TEXT SEGMENT:
[BEGIN]
1.2 LICENSED PRODUCT(S) shall mean: (i) the software in object code form
and documentation listed in the Supplement to this Software License
Agreement and (ii) all improvements, corrections, modifications,
alterations, revisions, extensions, upgrades, national language
versions and/or enhancements to the software in object code form and/or
documentation made during the term of this Agreement (hereinafter
"Updates").
1.3 SUPPLEMENT shall mean the supplement executed under this Software
License Agreement. The supplement shall describe the Licensed
Product(s) and may include additional terms and conditions such as
compensation, delivery schedules, technical contacts and other
information related to the Licensed Product(s). The terms and
conditions of this Software License Agreement shall apply to the
Supplement.
[END]
DATA LINES:
[BEGIN]
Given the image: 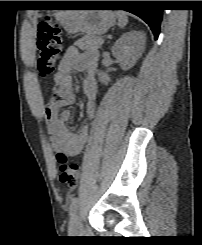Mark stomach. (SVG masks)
Returning a JSON list of instances; mask_svg holds the SVG:
<instances>
[{
	"label": "stomach",
	"instance_id": "1",
	"mask_svg": "<svg viewBox=\"0 0 202 245\" xmlns=\"http://www.w3.org/2000/svg\"><path fill=\"white\" fill-rule=\"evenodd\" d=\"M54 16L70 34L84 32L98 36L116 23V15L109 10L66 11L55 13Z\"/></svg>",
	"mask_w": 202,
	"mask_h": 245
}]
</instances>
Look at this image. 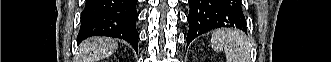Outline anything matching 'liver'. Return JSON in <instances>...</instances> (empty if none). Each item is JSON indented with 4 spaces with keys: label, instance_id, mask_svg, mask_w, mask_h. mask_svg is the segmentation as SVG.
<instances>
[{
    "label": "liver",
    "instance_id": "6515ba94",
    "mask_svg": "<svg viewBox=\"0 0 331 62\" xmlns=\"http://www.w3.org/2000/svg\"><path fill=\"white\" fill-rule=\"evenodd\" d=\"M118 47L116 40L107 37H92L84 40L79 47L81 62H97L113 54Z\"/></svg>",
    "mask_w": 331,
    "mask_h": 62
}]
</instances>
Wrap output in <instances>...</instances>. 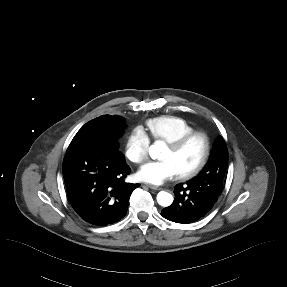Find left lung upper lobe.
Masks as SVG:
<instances>
[{
  "instance_id": "5c2ea615",
  "label": "left lung upper lobe",
  "mask_w": 287,
  "mask_h": 287,
  "mask_svg": "<svg viewBox=\"0 0 287 287\" xmlns=\"http://www.w3.org/2000/svg\"><path fill=\"white\" fill-rule=\"evenodd\" d=\"M227 162V147L223 138L219 136L213 145L207 165L196 177L189 181L201 186L205 191H210L212 189V184L222 189L223 180L227 169Z\"/></svg>"
}]
</instances>
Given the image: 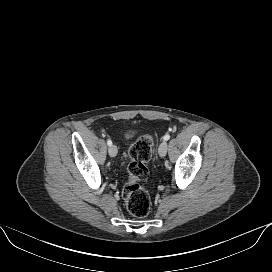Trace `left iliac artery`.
<instances>
[{
    "mask_svg": "<svg viewBox=\"0 0 272 272\" xmlns=\"http://www.w3.org/2000/svg\"><path fill=\"white\" fill-rule=\"evenodd\" d=\"M163 139H164L165 141L169 140V139H170V135L166 134V135L163 137Z\"/></svg>",
    "mask_w": 272,
    "mask_h": 272,
    "instance_id": "left-iliac-artery-1",
    "label": "left iliac artery"
}]
</instances>
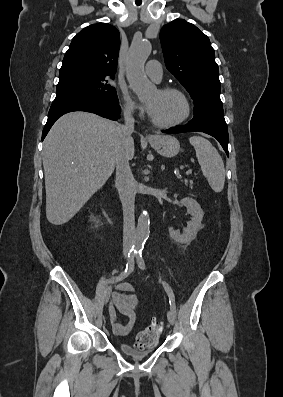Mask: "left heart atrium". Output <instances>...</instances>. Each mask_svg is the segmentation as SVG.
Returning a JSON list of instances; mask_svg holds the SVG:
<instances>
[{"label":"left heart atrium","mask_w":283,"mask_h":397,"mask_svg":"<svg viewBox=\"0 0 283 397\" xmlns=\"http://www.w3.org/2000/svg\"><path fill=\"white\" fill-rule=\"evenodd\" d=\"M145 109L147 110V112H148L149 114H151V112H152V105L147 103V104L145 105Z\"/></svg>","instance_id":"1"}]
</instances>
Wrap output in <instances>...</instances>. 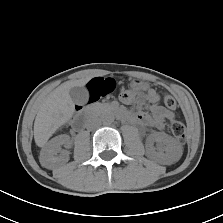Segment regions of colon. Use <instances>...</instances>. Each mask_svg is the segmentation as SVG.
<instances>
[{"instance_id":"colon-1","label":"colon","mask_w":223,"mask_h":223,"mask_svg":"<svg viewBox=\"0 0 223 223\" xmlns=\"http://www.w3.org/2000/svg\"><path fill=\"white\" fill-rule=\"evenodd\" d=\"M115 83L113 80L106 79L104 81L93 80L89 84V100L97 101L100 97L106 96L113 92ZM164 104L169 109L176 107V101L173 97L166 95L163 98ZM172 134L181 142L186 141V129L185 126L177 120H171L168 124Z\"/></svg>"}]
</instances>
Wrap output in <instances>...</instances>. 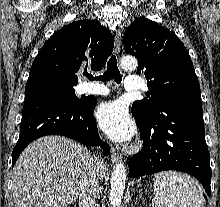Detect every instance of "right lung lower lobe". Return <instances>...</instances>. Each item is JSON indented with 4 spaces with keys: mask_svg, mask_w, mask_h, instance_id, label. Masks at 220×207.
<instances>
[{
    "mask_svg": "<svg viewBox=\"0 0 220 207\" xmlns=\"http://www.w3.org/2000/svg\"><path fill=\"white\" fill-rule=\"evenodd\" d=\"M96 102V99H85L83 103L76 104L56 87L39 82L27 83L12 166L30 142L46 135L69 137L87 146L100 145L107 156L109 146L100 139L92 114Z\"/></svg>",
    "mask_w": 220,
    "mask_h": 207,
    "instance_id": "98d812e1",
    "label": "right lung lower lobe"
}]
</instances>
[END]
STATED GOAL 1: List every term that the license agreement excerpt defines.
STATED GOAL 2: Pick up the software license agreement excerpt after its final sentence and carry it forward.
The lines were taken from a different source than the license agreement excerpt.

RESPONSE 1: Licensed Product(s), Supplement, Updates

RESPONSE 2:
2.0 OBJECT CODE LICENSE
2.1 Licensor hereby grants to Dell a non-exclusive, worldwide, and, subject
to Section 9, below, irrevocable right and license, under all
copyrights, patents, patent applications, trade secrets and other
necessary intellectual property rights, to: (i) use, make, execute,
reproduce, display, perform, the Licensed Product(s), in object code
form, (ii) distribute and license, the Licensed Product(s), in object
code form, as part of, in conjunction with, or for use with, Dell
systems and (iii) authorize, and license third parties to do any, some
or all of the foregoing. Dell shall have the option to distribute the
Licensed Product(s) to end users pursuant to Licensor's end user
license agreement
2.2 The above grant includes, without limitation, the right and license to:
(i) use Licensor's trade names, product names and trademarks (the
"Trademarks") in connection with the marketing and distribution of
Licensed Product(s) and (ii) all pictorial, graphic and audio visual
works including icons, screens and characters created as a result of
execution of the Licensed Product(s). Dell's use of the Trademarks
shall be in accordance with applicable trademark law. Dell agrees to
consistently identify the Trademarks as being the property of Licensor.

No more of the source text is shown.